Study material —
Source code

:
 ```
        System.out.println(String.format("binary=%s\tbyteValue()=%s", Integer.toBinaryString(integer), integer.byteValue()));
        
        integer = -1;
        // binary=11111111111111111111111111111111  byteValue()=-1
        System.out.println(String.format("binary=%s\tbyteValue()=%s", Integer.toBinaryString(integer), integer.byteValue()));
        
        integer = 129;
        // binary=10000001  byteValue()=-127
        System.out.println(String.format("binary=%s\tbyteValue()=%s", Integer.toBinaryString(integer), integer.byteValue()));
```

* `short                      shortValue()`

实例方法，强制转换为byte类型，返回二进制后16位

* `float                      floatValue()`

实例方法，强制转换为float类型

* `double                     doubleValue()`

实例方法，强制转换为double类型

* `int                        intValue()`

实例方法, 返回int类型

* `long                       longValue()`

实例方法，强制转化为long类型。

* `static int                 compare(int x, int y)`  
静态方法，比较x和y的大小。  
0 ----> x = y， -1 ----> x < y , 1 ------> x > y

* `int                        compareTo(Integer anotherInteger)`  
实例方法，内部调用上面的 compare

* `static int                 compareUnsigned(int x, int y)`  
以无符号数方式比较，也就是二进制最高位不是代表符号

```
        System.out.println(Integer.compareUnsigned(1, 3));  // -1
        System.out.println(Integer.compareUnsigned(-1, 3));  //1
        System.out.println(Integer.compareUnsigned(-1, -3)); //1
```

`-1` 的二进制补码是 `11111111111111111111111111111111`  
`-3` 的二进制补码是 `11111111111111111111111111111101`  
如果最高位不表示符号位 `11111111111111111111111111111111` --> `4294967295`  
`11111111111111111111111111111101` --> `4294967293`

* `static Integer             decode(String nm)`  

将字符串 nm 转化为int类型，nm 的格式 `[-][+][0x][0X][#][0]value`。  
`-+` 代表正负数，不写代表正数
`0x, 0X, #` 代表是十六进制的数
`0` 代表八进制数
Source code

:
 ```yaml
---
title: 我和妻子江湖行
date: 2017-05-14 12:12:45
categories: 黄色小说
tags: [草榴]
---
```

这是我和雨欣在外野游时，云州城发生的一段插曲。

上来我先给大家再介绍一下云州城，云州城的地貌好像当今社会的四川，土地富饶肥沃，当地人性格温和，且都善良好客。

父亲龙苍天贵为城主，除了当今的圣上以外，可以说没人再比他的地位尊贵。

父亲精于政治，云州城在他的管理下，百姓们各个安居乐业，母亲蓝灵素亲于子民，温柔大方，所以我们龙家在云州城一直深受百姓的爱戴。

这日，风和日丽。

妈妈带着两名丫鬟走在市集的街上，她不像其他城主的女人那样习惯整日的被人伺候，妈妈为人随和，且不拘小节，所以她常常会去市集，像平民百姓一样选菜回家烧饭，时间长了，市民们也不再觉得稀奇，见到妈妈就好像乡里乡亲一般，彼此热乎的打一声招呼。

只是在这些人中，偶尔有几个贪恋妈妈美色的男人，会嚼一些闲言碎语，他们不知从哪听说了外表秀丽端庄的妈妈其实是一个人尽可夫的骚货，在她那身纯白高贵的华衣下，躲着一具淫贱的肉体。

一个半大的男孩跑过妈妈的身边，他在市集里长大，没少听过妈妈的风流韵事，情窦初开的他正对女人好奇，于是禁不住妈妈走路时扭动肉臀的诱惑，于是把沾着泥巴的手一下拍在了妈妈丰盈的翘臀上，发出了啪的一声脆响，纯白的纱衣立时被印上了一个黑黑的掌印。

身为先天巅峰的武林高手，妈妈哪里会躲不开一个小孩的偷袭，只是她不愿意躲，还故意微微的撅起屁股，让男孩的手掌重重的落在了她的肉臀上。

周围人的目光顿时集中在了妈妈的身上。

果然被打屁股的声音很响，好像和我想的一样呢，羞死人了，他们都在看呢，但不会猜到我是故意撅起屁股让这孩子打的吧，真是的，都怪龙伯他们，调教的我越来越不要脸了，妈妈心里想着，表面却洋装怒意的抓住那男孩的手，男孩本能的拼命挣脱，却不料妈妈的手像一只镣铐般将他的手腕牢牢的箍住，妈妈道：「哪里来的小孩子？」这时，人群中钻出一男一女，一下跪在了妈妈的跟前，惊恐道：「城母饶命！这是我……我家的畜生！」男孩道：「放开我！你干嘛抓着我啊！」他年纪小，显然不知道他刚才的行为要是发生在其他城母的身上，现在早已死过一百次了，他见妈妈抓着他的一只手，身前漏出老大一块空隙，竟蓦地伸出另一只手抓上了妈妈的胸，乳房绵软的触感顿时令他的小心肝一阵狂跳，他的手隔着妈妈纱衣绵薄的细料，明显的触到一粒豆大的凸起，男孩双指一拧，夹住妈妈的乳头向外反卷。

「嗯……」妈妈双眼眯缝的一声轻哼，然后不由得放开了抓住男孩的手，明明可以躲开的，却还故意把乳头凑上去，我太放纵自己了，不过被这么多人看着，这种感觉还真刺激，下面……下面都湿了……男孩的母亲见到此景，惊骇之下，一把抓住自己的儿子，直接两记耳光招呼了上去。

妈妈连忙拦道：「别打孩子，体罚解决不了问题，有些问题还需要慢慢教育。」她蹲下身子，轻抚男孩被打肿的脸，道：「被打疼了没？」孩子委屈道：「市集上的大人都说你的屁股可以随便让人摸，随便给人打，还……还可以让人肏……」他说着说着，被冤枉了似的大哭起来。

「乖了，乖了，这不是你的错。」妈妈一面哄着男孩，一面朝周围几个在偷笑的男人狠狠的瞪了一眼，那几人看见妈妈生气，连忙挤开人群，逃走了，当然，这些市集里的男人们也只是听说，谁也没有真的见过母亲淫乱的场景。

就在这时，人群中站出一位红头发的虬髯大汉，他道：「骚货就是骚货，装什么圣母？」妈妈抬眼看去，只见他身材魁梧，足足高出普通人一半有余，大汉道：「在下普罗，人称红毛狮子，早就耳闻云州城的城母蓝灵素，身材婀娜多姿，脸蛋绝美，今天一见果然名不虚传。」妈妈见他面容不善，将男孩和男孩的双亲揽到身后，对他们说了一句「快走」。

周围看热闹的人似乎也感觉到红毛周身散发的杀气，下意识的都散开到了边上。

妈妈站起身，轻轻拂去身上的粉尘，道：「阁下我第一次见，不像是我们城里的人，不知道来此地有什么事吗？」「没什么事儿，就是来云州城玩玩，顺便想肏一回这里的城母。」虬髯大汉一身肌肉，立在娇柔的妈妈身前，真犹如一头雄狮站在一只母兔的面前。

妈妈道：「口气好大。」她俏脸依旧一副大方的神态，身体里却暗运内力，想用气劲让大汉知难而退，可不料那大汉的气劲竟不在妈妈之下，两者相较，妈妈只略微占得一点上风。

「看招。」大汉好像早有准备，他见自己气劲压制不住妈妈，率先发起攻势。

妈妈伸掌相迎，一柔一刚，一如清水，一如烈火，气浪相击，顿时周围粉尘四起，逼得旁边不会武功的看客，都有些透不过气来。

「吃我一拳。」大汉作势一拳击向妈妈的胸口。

What the task asks —
Copy out each line in the listing that has the word "compareUnsigned".

Completed exercise —
* `static int                 compareUnsigned(int x, int y)`  
        System.out.println(Integer.compareUnsigned(1, 3));  // -1
        System.out.println(Integer.compareUnsigned(-1, 3));  //1
        System.out.println(Integer.compareUnsigned(-1, -3)); //1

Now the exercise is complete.